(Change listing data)
---+---

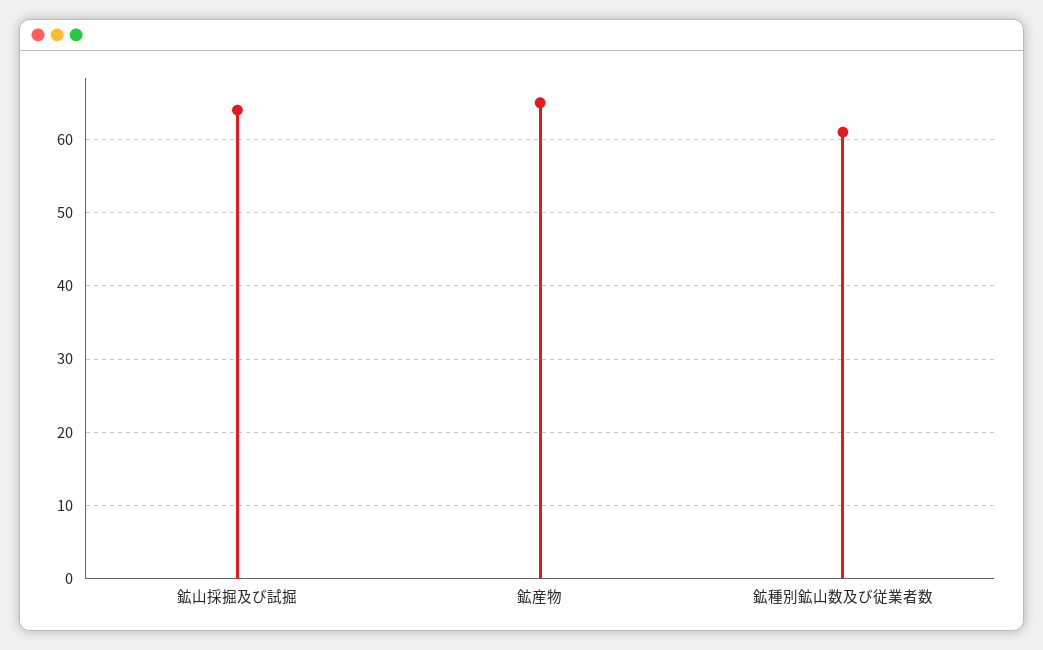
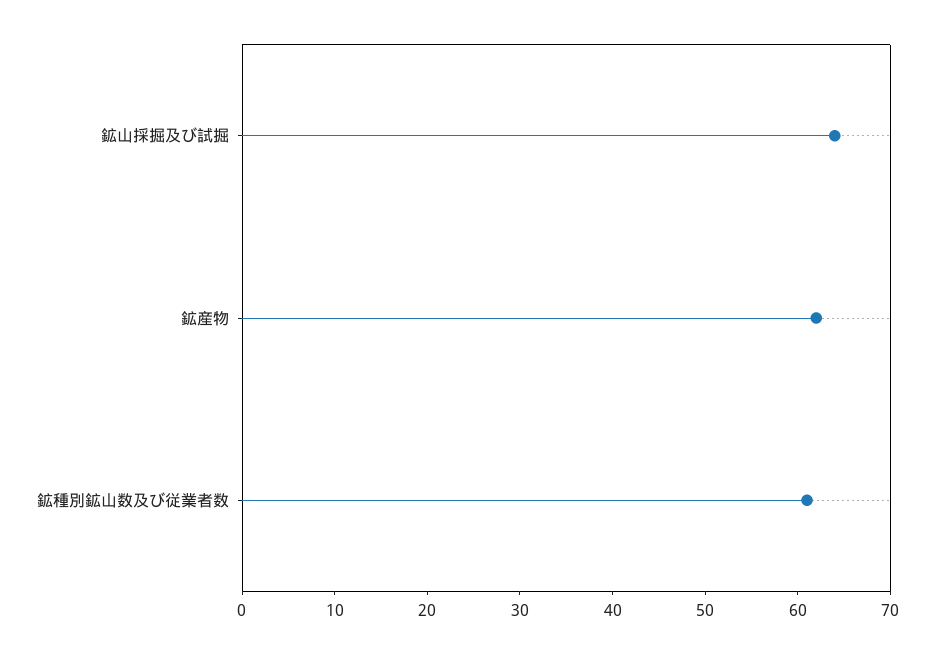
鉱産物: 65 -> 62

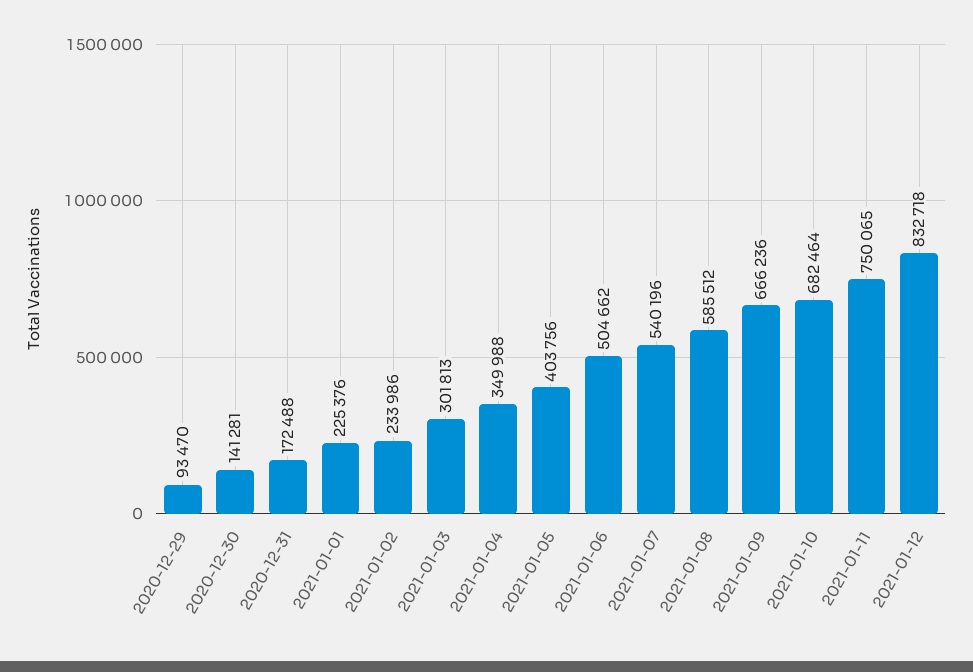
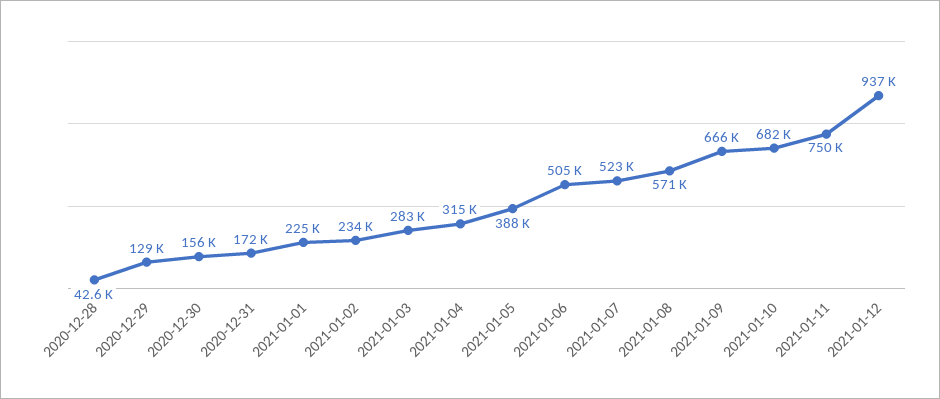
2020-12-29: 93470 -> 129000
2020-12-30: 141281 -> 156000
2021-01-03: 301813 -> 283000
2021-01-04: 349988 -> 315000
2021-01-05: 403756 -> 388000
2021-01-07: 540196 -> 523000
2021-01-08: 585512 -> 571000
2021-01-12: 832718 -> 937000
2020-12-28: none -> 42600

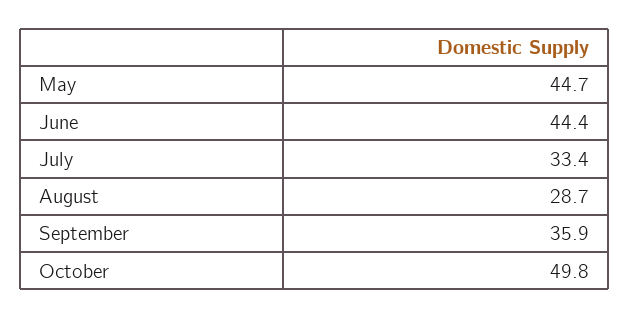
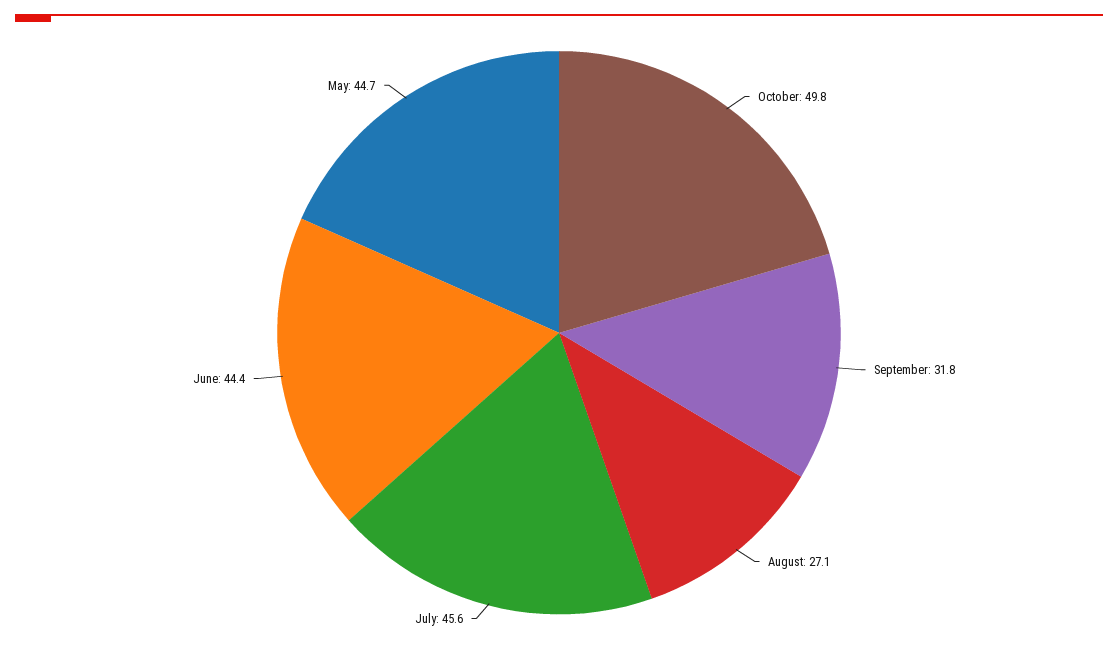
July: 33.4 -> 45.6
August: 28.7 -> 27.1
September: 35.9 -> 31.8

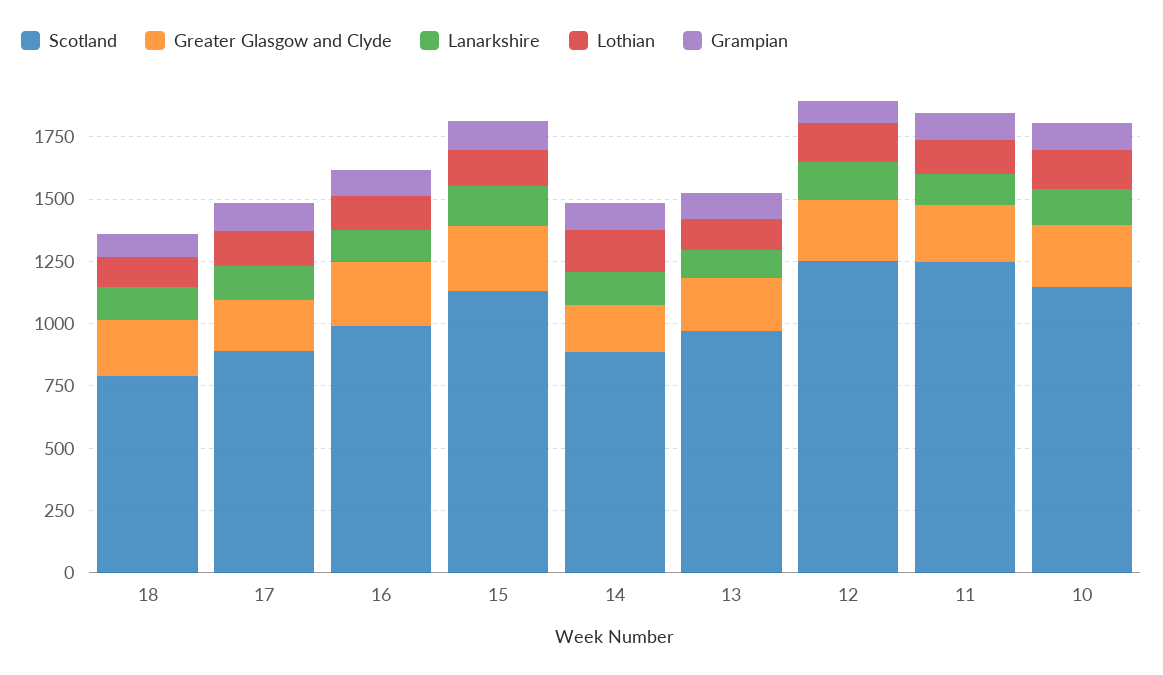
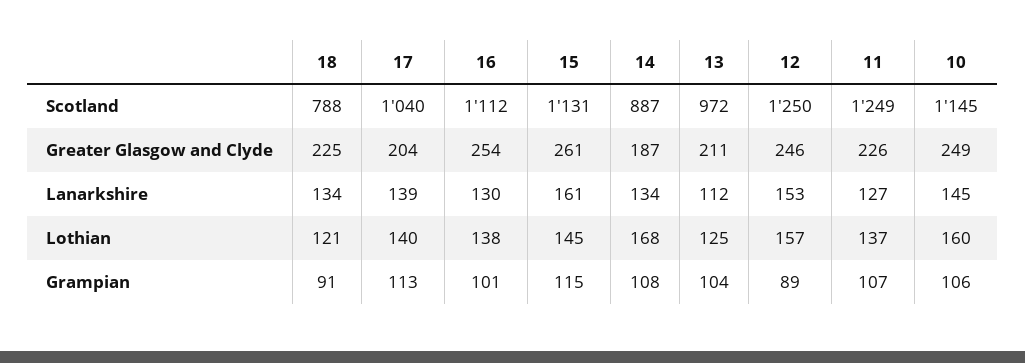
Scotland, 17: 900 -> 1040
Scotland, 16: 1000 -> 1112

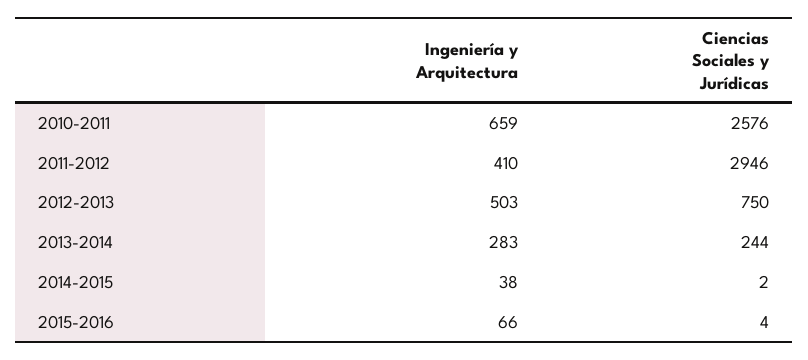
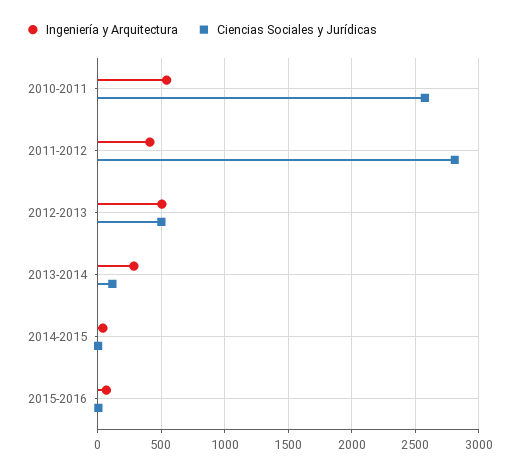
Ingeniería y Arquitectura, 2010-2011: 659 -> 550
Ciencias Sociales y Jurídicas, 2011-2012: 2946 -> 2800
Ciencias Sociales y Jurídicas, 2012-2013: 750 -> 500
Ciencias Sociales y Jurídicas, 2013-2014: 244 -> 100

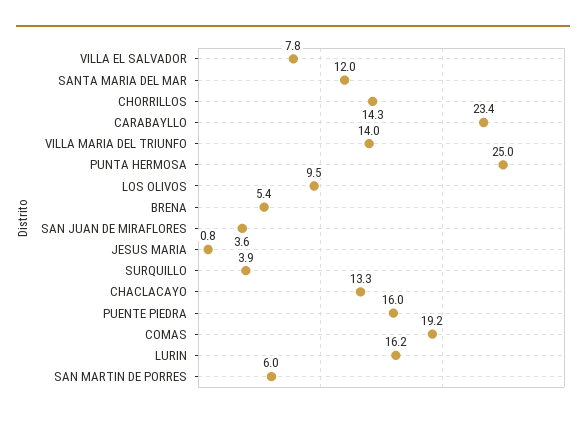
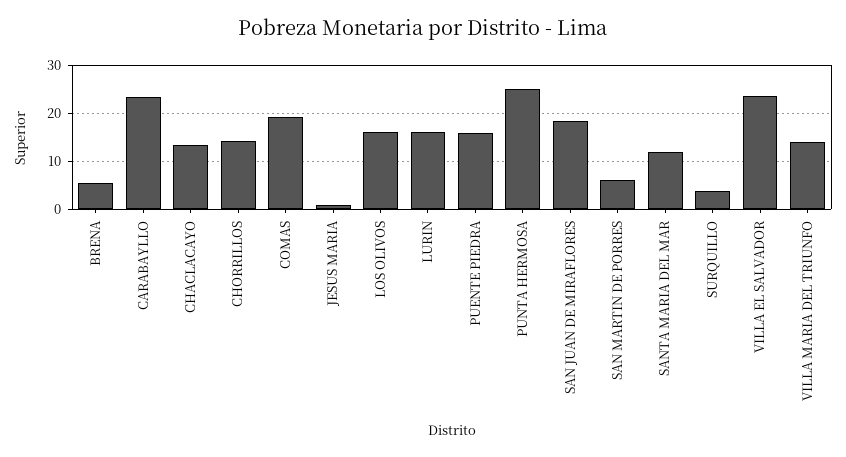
VILLA EL SALVADOR: 7.8 -> 24
LOS OLIVOS: 9.5 -> 16
SAN JUAN DE MIRAFLORES: 3.6 -> 18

---+---

▶ DIRECTIONS
If a line in the records above holds the string "Scotland", copy it.

▶ WRITTEN SOLUTION
Scotland, 17: 900 -> 1040
Scotland, 16: 1000 -> 1112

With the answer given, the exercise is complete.